Feathered dinosaurs were first discovered in China's Liaoning Province in 1996. They were recovered from 125 million-year-old, fine-grained shales, mudstones and slates (Yixian Formation) near the villages of Jianshangou and Sihetun. Beautifully preserved are not only the bony remains of the little theropods - skeletons, claws and even their last meals - but also the impressions of downy feather-like structures forming haloes around them. The animals lived in and around freshwater lakes that once dotted the region. Erupting volcanoes rained fine ash into the lakes, and anything that died or fell into the water was quickly buried in the fine sediment at the bottom of the lakes.

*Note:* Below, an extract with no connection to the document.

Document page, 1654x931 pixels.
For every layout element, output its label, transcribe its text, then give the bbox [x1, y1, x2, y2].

The feather-like filaments covering the skin of the small Chinese dinosaurs range from very simple hair-like structures to feathers as complex as those of modern birds, but the proportions and structure of the limbs of these animals suggest that they could not have flown. Instead, the 'proto-feathers' of these small, agile dinosaurs are thought to have been used for insulation, protection, balance and display.

The bird-like dinosaurs Sinosauropteryx prima, Caudipteryx zoui, Protarchaeopteryx robusta, Sinornithosaurus millenii and Velociraptor mongoliensis, and the dinosaur-like birds Sinornis santensis, Confuciusornis sanctus and Changchengornis hengdaoziensis were featured in the AM exhibition. The latter two birds retain a number of 'reptilian' features including three grasping fingers in their hands, while Sinornis retains a mouthful of teeth. The take-home message in this part of the exhibition is that the more than 10,000 kinds of birds alive today are a group of theropod dinosaurs -- and therefore dinosaurs are definitely not all extinct!

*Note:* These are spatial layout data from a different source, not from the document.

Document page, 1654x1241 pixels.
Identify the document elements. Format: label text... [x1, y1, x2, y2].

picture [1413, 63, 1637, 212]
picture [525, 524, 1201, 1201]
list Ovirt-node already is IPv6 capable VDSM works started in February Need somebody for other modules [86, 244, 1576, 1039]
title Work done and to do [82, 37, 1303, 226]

The Chinese Dinosaurs exhibition at the Australian Museum ran until February 23, 2003. Admission prices (includes general entry) are: families (2 adults, 2 children) $32; adults $13; children (5-15) $7; concession $8; under 5's free.

Chinese Dinosaurs finished in Sydney in late February 2003 before heading north to Newcastle, across the Tasman to New Zealand, and then to other Australian venues.

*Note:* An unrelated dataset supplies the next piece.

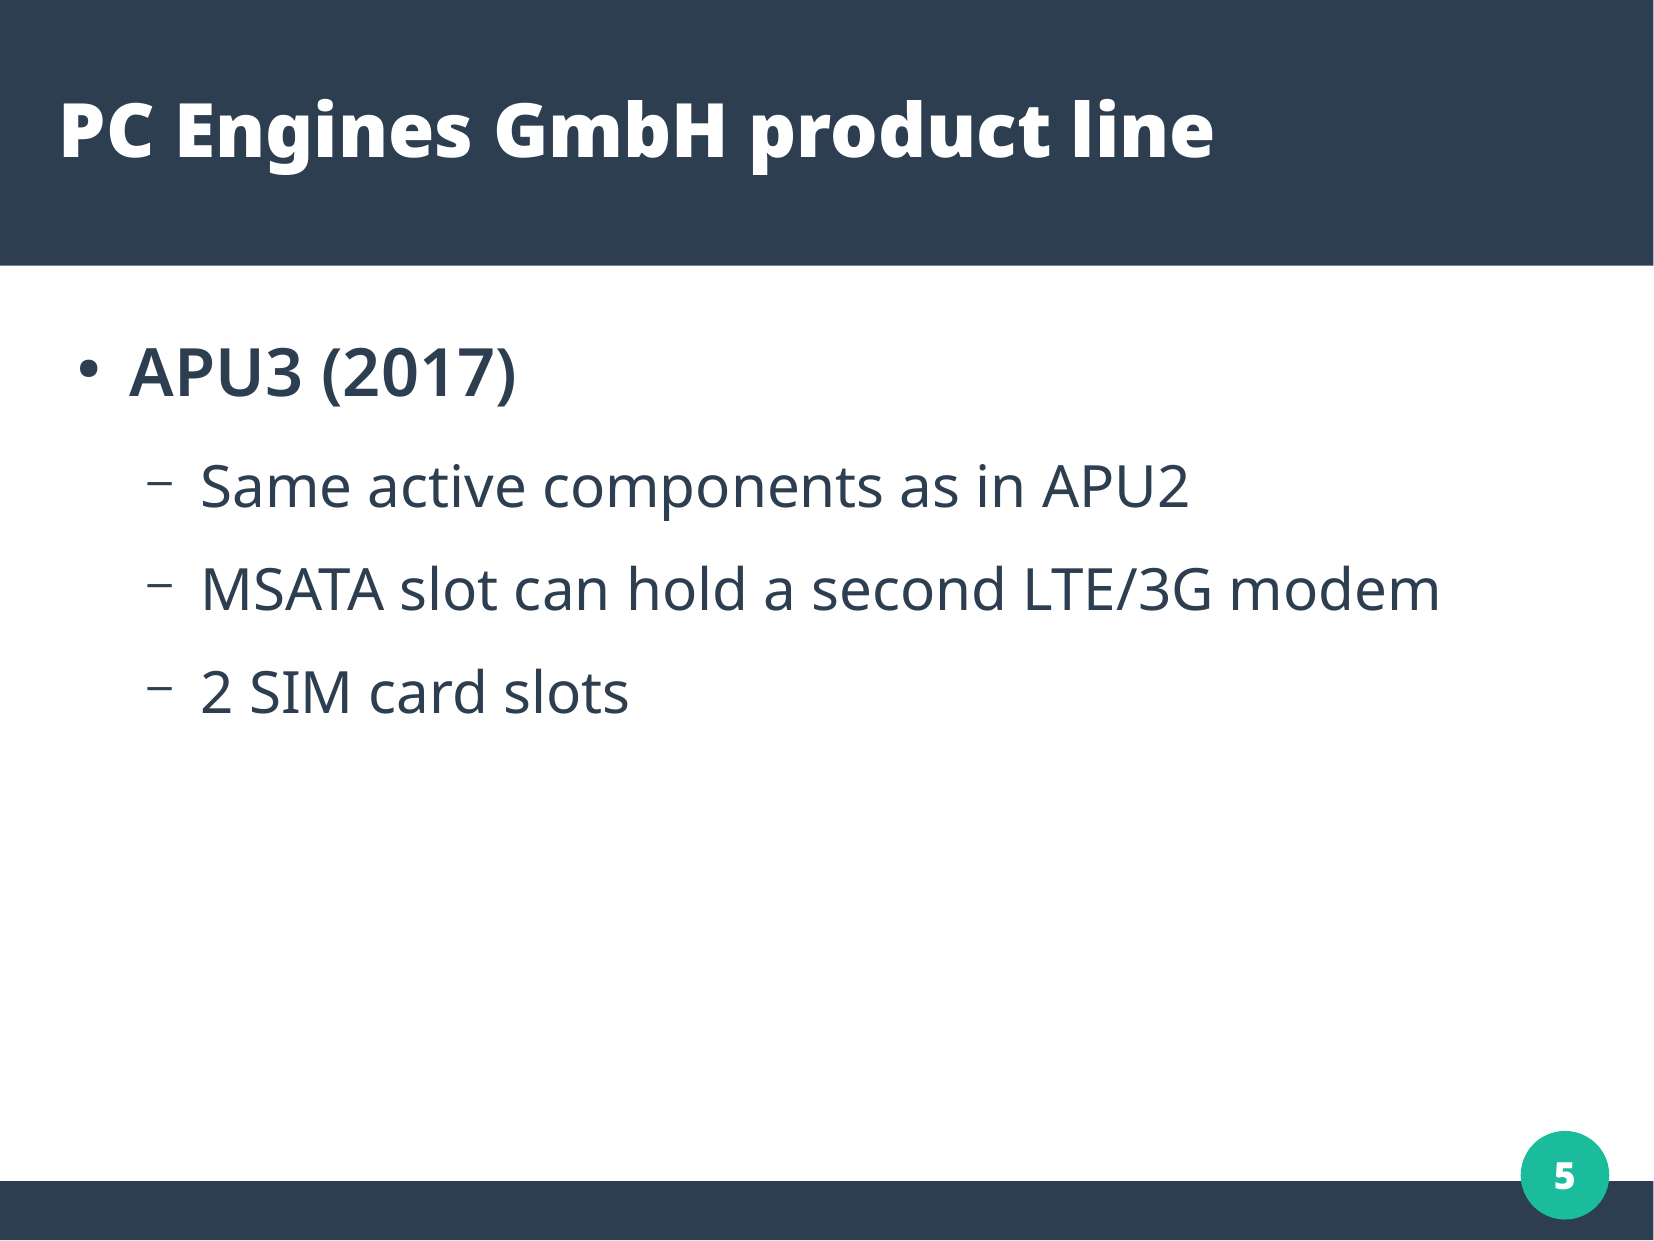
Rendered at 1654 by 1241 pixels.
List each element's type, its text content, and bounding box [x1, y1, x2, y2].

title PC Engines GmbH product line [59, 49, 1595, 207]
list APU3 (2017) Same active components as in APU2 MSATA slot can hold a second LTE/3G modem 2 SIM card slots [59, 324, 1595, 1152]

The Australian Museum website provides more information about the Chinese Dinosaurs exhibition at www.amonline.net.au/chinese_dinosaurs/

Sue Hand
School of Biological, Earth and Environmental Sciences
University of New South Wales

The Australian Museum kindly hosted a function for IPC 2002 where delegates had an opportunity to view the Chinese Dinosaurs exhibition. One well known brachiopod worker from Deakin was seen looking singularly unimpressed and was overheard commenting disdainfully "Hrrrrmmmpff old dead chicken bones".

This was selected as the most phylocentric comment of the conference and he won a bottle of IPC 2002 Palaeo Pinot for this erudite contribution. Yes Niel, it may be true, but crikey they had some pretty impressive chickens in the Mesozoic of China!